It has been a while since I wrote to you in this voice, the desk voice, the one that sits beside the reporting and talks about what the last stretch of work has actually been like and where I think we go next.
I want to be honest with you about that stretch. It has been heavy. There was a season where I was cut off from the largest community space this town uses to talk to itself, and that did not happen by accident. The volume of records work has been unusual: requests filed, responses chased, deadlines tracked, fees argued. Some weeks the records workload alone is a full-time job, and that is before a single article gets written.

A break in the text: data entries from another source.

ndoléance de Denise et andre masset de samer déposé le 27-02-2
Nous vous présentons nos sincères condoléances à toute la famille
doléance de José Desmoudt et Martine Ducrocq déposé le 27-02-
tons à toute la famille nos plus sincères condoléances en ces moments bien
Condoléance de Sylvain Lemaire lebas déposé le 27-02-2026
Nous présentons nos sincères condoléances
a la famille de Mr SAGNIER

Doing this kind of journalism inside a small community has a personal cost that is hard to describe to anyone who has not done it. People you knew before the byline existed look at you differently. Some doors close. Some open. You learn quickly which is which.
None of that is a request for sympathy. I am writing it down so you do not read the quiet from the desk as the work having paused. It did not. It went underground for a while, into records and timelines and the slow work of cross-referencing one document against another. Hours of quiet sorting that nobody sees and that have to happen anyway. What you are about to see in the coming weeks is what came out of that quiet stretch.
What this year taught me
I want to share one view I have landed on this year, and I want to be clear that it is a view, not a finding. You are free to land somewhere different. That is the whole point of writing it down.
I have come to believe there is something inherently wrong with elected officials being trained on how to govern.
Hear me out, because that sentence sounds bigger than it is.
Municipal democracy in a place like ours is supposed to work in a particular way. We elect people from our own community. We pick them because we know them, or because someone we trust knows them, or because they showed up at a meeting once and said the thing nobody else was willing to say. We elect a person, with a personality, with a lived experience of this place. We elect their judgment. We elect what they would do if they were sitting in that chair and a hard call landed in front of them.
Then they take the seat, and somewhere in the early months a different process begins. There are training programs. There are procedural orientations and policy frameworks handed down from a higher tier of government, or from a consultant, or from a staff member whose job is to keep the institution stable. Slowly, and usually with the best of intentions, the person we elected gets reshaped. Their hands get tied by procedures they did not run on. The instinct that won them the seat starts to look, from the inside, like a liability.
We voted for change, and the change did not arrive. The person we elected did not betray us. The system around them is simply designed to absorb new arrivals and return them to the average.
None of this is to say training is malicious or that procedure has no value. The point is that the autonomy we voted for is real, and when we let it dissolve quietly under the weight of “this is how it is done,” we lose something we cannot easily get back. The community gets a watered-down version of the person it chose, and over time it stops believing its own choice can change anything.
That is the thing I want every reader of this site to think about for a minute. Set aside the question of any particular person, and ask the bigger one. What are we, as a community, actually electing for?
Where we go from here
NFNM is not stepping back. The opposite. The reporting pivot I started this spring is real and it is continuing. The records work is going to surface in articles you can read and verify against the documents. The accountability tools that exist in this province for a reason are going to start being used, the way they were designed to be used. Some of that will move forward this week.
I am not naming targets here. That is not how this works. When something is ready to publish, it will arrive with the documents attached and the right of reply already extended. That is the standard, and the standard does not change because the work is harder.
What I am asking from you is this. Read the next few pieces with care. If something we publish prompts a question, send it. If you have a record I should see, send that too. If you disagree with a thesis I lay out (like the one I just laid out about training), tell me. NFNM is better when readers push back than when readers nod along.
This is not a one-person project. It cannot be. Change in a small community is something a community decides to embrace, together, in small ordinary acts. Showing up to a meeting. Reading the agenda before you walk in. Asking the question nobody else wants to ask, in a tone that keeps the room civil. And underneath all of it, a quiet decision that the place you live is worth the discomfort of paying real attention to it.
I have spent a long time inside the difficulty of this year. I am not the same writer who started it. I think that is okay. I think growth out of a hard stretch is the only kind of growth that actually sticks. I am taking the reins on this next phase with a clearer head than I had a season ago, and I am hopeful in the way a person becomes hopeful after something tries hard to break them and does not.
Thank you for being here, and for reading, and for holding the line with me on the idea that a small community deserves the same quality of attention that a big one gets.
The next chapter starts now. I am glad you are in it.